Üretici 10 kilo sütten 1 kilo peynir ürettiğini ve bu durumda sadece ham madde maliyetinin 120 TL'yi bulduğuna dikkat çekerek, “Bunun üzerine ambalaj, işletme gideri, nakliye, işçilik ve kar marjını koyduğunda peynirin bizden çıkış fiyatı 160 TL'yi buluyor. Reyonda ise 1 kilo peynirin fiyatı rahatlıkla 170-180 TL'yi buluyor” diyor.
Süt sektöründe bunlar yaşanırken durumdan en çok etkilenen ise vatandaş ve küçük üreticiler oluyor.
Özellikle gıda konusu önemli, süt ve süt ürünleri fiyatlarına bakalım. Ben üreticiyim. Ürünü bizden, köylüden alıyorlar. Yanına üç tane firma koyuyorlar. Her firmaya ayrı ayrı satış yapıyor. Bu firmaların hepsi de kendilerine ait. 8 liralık süt, markete 26-28 liraya çıkıyor. Aynı durum peynir için de geçerli. Sütü bizden ucuza alıyorlar. Sütün içindeki yağını, enzimini çekiyorlar, fiyatı 6 liraya düşüyor. Bundan peynir yapıyorlar ve 180-210 liraya satıyorlar. Dünyanın neresinde böyle bir vurgun var. Çünkü bu ürünleri biz almak zorundayız. Et, süt ve süt ürünleri temel ihtiyaç.
Üreticilerin maliyetlerindeki tek kalem kesif yemler değil. Saman balyası yüzde 250, mısır silajı yüzde 370, arpa yüzde 300, elektrik-su yüzde 300, veteriner-ilaç yüzde 280, yardımcı ekipman-hırdavat % 300 artmış durumda. Bu söylediğim rakamlar geçen yılla kıyası ifade ediyor.

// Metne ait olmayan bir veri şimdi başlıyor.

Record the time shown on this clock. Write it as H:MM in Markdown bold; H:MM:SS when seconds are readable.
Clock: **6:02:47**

Süte yapılan zamlar bizlerin önceki aylardan gelen zararlarına-borçlarına merhem olabiliyor. Şu an da aynı durum söz konusu. Büyük işletmelere dilediğinizi söyleyebilirsiniz. Çünkü yem temin etme, kredi, randıman, pazarlama vs. gibi konularda; bizim gibi küçük üreticilere nazaran minimum yüzde 20-30 daha avantajlılar. Geçen 4 yılı baz alırsam diyebilirim ki köyümüzde sağmal sığır sayısı; sahipleri dahil oldukça azaldı. Üretici yok oluyor. Üretici yok olmamalı. Üreticinin her zaman yanında olunmalıdır. Üreticiye her alanda destek verilmelidir.

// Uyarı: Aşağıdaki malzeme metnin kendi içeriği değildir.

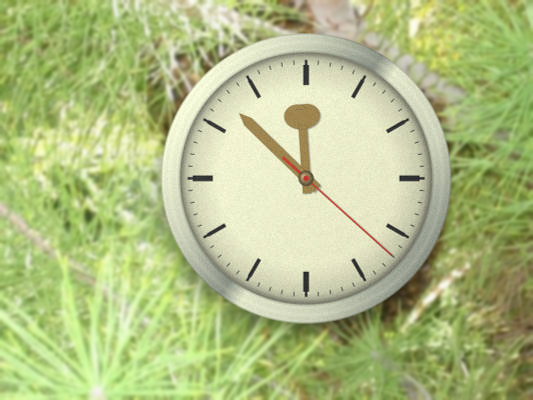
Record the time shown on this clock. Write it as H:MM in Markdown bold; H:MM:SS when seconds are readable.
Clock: **11:52:22**
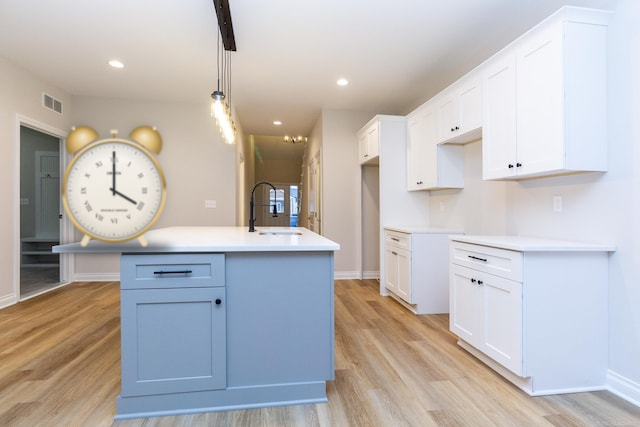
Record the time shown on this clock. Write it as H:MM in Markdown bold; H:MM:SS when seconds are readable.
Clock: **4:00**
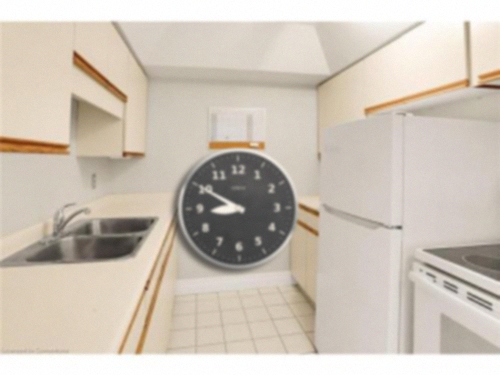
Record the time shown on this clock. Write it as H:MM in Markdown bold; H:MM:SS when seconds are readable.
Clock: **8:50**
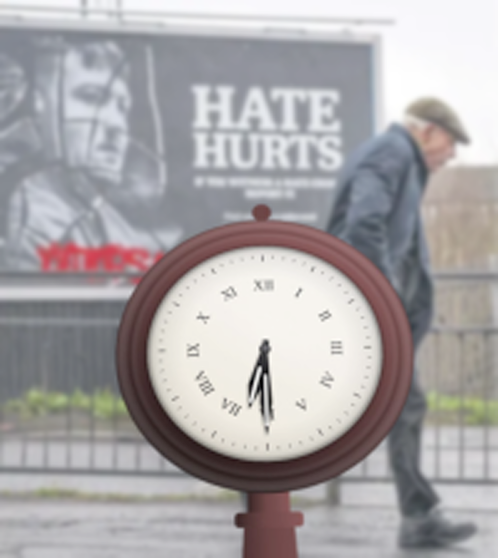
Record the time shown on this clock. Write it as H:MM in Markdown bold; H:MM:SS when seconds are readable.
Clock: **6:30**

Şuanda süt ürünleri et fiyatlarını geçmiş durumda.
1 kg Dana but kasaplık et fiyatı: 160,00 TL. 1 kg Dana haşlamalık gerdan et fiyatı: 100,00 TL.

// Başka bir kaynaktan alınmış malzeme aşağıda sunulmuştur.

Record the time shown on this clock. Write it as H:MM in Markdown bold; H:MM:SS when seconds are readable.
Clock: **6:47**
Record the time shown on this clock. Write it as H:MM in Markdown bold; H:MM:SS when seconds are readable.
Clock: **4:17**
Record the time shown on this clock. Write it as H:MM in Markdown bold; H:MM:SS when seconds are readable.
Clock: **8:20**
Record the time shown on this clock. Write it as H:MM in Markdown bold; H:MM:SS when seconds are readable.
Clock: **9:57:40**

1 kg Dana fırınlık kaburga et fiyatı: 160,00 TL. 1 kg Dana Kuşbaşı et fiyatı: 150,00 TL. 1 kg Dana bonfile et fiyatı: 326,00 TL.
Süt ürünlerinin fiyatı, et fiyatlarının önüne geçti. Sorgulamadığımız her sorunda hatalı olan bizleriz aslında. Bu fiyatlara insanlarımız daha fazla alıştırılmamalıdır.